══ PROVIDED RECORDS ══
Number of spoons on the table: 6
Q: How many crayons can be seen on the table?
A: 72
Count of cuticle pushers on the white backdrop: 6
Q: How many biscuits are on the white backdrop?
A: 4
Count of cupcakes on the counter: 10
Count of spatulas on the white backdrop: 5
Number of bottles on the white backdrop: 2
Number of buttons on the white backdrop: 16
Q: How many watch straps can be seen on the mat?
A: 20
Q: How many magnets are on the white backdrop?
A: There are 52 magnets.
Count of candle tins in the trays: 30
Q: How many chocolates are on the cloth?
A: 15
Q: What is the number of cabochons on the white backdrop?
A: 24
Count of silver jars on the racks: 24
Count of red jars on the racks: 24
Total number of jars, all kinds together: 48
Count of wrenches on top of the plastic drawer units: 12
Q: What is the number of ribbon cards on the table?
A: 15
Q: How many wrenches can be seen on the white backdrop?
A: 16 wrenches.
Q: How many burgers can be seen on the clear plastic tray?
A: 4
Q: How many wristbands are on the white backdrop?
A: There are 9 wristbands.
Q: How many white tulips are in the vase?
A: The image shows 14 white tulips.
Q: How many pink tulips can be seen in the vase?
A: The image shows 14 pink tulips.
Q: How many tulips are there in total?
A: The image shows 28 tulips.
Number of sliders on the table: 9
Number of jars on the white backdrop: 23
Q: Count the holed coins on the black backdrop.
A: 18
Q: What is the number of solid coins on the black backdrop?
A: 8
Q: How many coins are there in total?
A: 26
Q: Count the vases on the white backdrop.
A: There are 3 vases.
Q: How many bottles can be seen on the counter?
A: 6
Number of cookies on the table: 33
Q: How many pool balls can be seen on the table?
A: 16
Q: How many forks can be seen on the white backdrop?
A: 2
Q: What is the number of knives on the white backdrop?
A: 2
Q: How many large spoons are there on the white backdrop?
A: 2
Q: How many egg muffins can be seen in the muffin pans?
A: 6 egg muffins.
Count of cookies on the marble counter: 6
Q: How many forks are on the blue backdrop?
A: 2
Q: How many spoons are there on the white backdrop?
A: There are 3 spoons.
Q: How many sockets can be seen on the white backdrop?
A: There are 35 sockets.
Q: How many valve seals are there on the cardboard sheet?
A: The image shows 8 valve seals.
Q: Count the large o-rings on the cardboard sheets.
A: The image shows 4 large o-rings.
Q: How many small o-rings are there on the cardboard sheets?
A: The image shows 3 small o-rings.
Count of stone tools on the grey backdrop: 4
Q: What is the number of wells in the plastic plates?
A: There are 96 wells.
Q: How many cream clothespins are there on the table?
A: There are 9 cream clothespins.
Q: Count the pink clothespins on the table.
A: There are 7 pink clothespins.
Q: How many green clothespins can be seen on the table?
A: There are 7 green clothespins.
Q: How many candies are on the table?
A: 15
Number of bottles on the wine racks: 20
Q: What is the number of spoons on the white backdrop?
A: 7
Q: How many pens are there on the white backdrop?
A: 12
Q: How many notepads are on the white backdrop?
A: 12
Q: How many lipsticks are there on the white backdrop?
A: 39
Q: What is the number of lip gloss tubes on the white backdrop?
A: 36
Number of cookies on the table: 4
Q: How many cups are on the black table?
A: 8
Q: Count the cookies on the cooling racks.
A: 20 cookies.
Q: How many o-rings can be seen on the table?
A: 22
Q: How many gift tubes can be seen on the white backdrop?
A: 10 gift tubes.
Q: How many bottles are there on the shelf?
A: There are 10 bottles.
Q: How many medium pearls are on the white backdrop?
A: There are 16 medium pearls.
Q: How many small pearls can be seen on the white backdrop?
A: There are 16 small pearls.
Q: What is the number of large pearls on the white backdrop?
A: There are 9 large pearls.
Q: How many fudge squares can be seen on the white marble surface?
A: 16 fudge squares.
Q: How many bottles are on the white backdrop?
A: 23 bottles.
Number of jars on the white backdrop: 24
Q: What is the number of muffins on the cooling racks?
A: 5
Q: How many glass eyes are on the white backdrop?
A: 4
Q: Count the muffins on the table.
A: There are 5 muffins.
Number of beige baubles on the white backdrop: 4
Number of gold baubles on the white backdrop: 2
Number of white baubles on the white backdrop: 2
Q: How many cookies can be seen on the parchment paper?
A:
═══
(AIM OF THE TASK) Present every line of the recorded data above as a numbered list, omitting any blank lines.

(COMPLETED TASK)
1. Number of spoons on the table: 6
2. Q: How many crayons can be seen on the table?
3. A: 72
4. Count of cuticle pushers on the white backdrop: 6
5. Q: How many biscuits are on the white backdrop?
6. A: 4
7. Count of cupcakes on the counter: 10
8. Count of spatulas on the white backdrop: 5
9. Number of bottles on the white backdrop: 2
10. Number of buttons on the white backdrop: 16
11. Q: How many watch straps can be seen on the mat?
12. A: 20
13. Q: How many magnets are on the white backdrop?
14. A: There are 52 magnets.
15. Count of candle tins in the trays: 30
16. Q: How many chocolates are on the cloth?
17. A: 15
18. Q: What is the number of cabochons on the white backdrop?
19. A: 24
20. Count of silver jars on the racks: 24
21. Count of red jars on the racks: 24
22. Total number of jars, all kinds together: 48
23. Count of wrenches on top of the plastic drawer units: 12
24. Q: What is the number of ribbon cards on the table?
25. A: 15
26. Q: How many wrenches can be seen on the white backdrop?
27. A: 16 wrenches.
28. Q: How many burgers can be seen on the clear plastic tray?
29. A: 4
30. Q: How many wristbands are on the white backdrop?
31. A: There are 9 wristbands.
32. Q: How many white tulips are in the vase?
33. A: The image shows 14 white tulips.
34. Q: How many pink tulips can be seen in the vase?
35. A: The image shows 14 pink tulips.
36. Q: How many tulips are there in total?
37. A: The image shows 28 tulips.
38. Number of sliders on the table: 9
39. Number of jars on the white backdrop: 23
40. Q: Count the holed coins on the black backdrop.
41. A: 18
42. Q: What is the number of solid coins on the black backdrop?
43. A: 8
44. Q: How many coins are there in total?
45. A: 26
46. Q: Count the vases on the white backdrop.
47. A: There are 3 vases.
48. Q: How many bottles can be seen on the counter?
49. A: 6
50. Number of cookies on the table: 33
51. Q: How many pool balls can be seen on the table?
52. A: 16
53. Q: How many forks can be seen on the white backdrop?
54. A: 2
55. Q: What is the number of knives on the white backdrop?
56. A: 2
57. Q: How many large spoons are there on the white backdrop?
58. A: 2
59. Q: How many egg muffins can be seen in the muffin pans?
60. A: 6 egg muffins.
61. Count of cookies on the marble counter: 6
62. Q: How many forks are on the blue backdrop?
63. A: 2
64. Q: How many spoons are there on the white backdrop?
65. A: There are 3 spoons.
66. Q: How many sockets can be seen on the white backdrop?
67. A: There are 35 sockets.
68. Q: How many valve seals are there on the cardboard sheet?
69. A: The image shows 8 valve seals.
70. Q: Count the large o-rings on the cardboard sheets.
71. A: The image shows 4 large o-rings.
72. Q: How many small o-rings are there on the cardboard sheets?
73. A: The image shows 3 small o-rings.
74. Count of stone tools on the grey backdrop: 4
75. Q: What is the number of wells in the plastic plates?
76. A: There are 96 wells.
77. Q: How many cream clothespins are there on the table?
78. A: There are 9 cream clothespins.
79. Q: Count the pink clothespins on the table.
80. A: There are 7 pink clothespins.
81. Q: How many green clothespins can be seen on the table?
82. A: There are 7 green clothespins.
83. Q: How many candies are on the table?
84. A: 15
85. Number of bottles on the wine racks: 20
86. Q: What is the number of spoons on the white backdrop?
87. A: 7
88. Q: How many pens are there on the white backdrop?
89. A: 12
90. Q: How many notepads are on the white backdrop?
91. A: 12
92. Q: How many lipsticks are there on the white backdrop?
93. A: 39
94. Q: What is the number of lip gloss tubes on the white backdrop?
95. A: 36
96. Number of cookies on the table: 4
97. Q: How many cups are on the black table?
98. A: 8
99. Q: Count the cookies on the cooling racks.
100. A: 20 cookies.
101. Q: How many o-rings can be seen on the table?
102. A: 22
103. Q: How many gift tubes can be seen on the white backdrop?
104. A: 10 gift tubes.
105. Q: How many bottles are there on the shelf?
106. A: There are 10 bottles.
107. Q: How many medium pearls are on the white backdrop?
108. A: There are 16 medium pearls.
109. Q: How many small pearls can be seen on the white backdrop?
110. A: There are 16 small pearls.
111. Q: What is the number of large pearls on the white backdrop?
112. A: There are 9 large pearls.
113. Q: How many fudge squares can be seen on the white marble surface?
114. A: 16 fudge squares.
115. Q: How many bottles are on the white backdrop?
116. A: 23 bottles.
117. Number of jars on the white backdrop: 24
118. Q: What is the number of muffins on the cooling racks?
119. A: 5
120. Q: How many glass eyes are on the white backdrop?
121. A: 4
122. Q: Count the muffins on the table.
123. A: There are 5 muffins.
124. Number of beige baubles on the white backdrop: 4
125. Number of gold baubles on the white backdrop: 2
126. Number of white baubles on the white backdrop: 2
127. Q: How many cookies can be seen on the parchment paper?
128. A:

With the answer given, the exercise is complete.